Hermeticism is far from the easiest way of life to follow, sure. Despite Hermēs teaching that we only need but a “simple regard…found only in the continuing reflection and holy reverence by which one must recognize divinity”, this is still challenging due to the nuanced and careful subtleties involved of doing just that. However, by trying to insist that we should do this through making it “incomprehenseible…obscuring it in the multiplicity of reasoning” and “combining it through ingenious argument with various branches of study”, we end up turning something complex into something complicated—and Hermēs strongly tells us in no uncertain terms that we should not do that.
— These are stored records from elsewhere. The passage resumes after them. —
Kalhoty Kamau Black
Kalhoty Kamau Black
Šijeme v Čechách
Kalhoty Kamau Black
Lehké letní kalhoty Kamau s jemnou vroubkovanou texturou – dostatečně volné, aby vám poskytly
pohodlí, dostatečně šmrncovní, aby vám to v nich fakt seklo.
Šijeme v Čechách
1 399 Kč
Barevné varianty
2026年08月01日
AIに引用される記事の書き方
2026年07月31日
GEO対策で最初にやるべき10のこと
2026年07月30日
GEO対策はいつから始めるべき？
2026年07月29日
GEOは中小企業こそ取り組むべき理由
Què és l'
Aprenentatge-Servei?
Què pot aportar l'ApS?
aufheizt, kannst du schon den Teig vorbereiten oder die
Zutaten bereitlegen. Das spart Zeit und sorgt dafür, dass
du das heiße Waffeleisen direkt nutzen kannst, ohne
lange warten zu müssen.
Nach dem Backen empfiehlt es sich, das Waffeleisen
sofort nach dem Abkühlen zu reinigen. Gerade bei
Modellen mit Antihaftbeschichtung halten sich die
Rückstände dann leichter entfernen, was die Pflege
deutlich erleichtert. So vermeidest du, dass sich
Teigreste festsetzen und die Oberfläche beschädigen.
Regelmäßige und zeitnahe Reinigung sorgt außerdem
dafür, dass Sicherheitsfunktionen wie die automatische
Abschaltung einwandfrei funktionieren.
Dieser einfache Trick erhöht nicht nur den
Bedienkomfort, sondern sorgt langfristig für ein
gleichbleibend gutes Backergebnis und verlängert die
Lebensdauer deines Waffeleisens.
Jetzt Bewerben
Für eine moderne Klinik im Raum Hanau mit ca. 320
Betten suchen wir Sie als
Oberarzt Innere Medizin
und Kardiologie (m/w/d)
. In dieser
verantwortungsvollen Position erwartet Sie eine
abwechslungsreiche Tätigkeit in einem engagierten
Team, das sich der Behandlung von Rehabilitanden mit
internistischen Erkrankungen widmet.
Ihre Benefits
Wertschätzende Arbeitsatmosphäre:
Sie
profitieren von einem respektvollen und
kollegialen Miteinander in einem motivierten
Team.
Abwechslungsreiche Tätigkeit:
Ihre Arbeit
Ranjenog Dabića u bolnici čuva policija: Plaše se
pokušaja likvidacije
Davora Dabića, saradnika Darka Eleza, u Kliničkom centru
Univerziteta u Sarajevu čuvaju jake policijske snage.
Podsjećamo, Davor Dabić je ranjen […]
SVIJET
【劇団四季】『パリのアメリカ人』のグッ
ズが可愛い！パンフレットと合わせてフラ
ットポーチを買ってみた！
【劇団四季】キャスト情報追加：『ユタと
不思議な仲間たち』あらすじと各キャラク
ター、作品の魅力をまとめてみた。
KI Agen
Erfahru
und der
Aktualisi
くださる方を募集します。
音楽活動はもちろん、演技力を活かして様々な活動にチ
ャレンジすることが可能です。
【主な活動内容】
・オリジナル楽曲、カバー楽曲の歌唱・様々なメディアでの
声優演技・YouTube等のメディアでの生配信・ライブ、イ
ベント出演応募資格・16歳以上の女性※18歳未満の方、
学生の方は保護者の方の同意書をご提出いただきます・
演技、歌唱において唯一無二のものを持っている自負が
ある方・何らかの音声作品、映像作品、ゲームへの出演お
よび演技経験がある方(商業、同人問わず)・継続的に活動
We shouldn’t hope to find all the answers to everything in the Hermetic texts, because they don’t have such answers, and they never had such answers; Hermēs isn’t one who preaches “believe or perish”, but rather teaches “believe and come find out for yourself”. What Hermēs teaches in the Hermetic texts might well be a lot, but it’s all within a limited in scope and aim: that of salvation and ascent. All else that he teaches and talks about is meant to serve that specific goal and no other, and warns us against getting overly involved in such “relentlessly curious thinking” which would otherwise serve as nothing more than a distraction.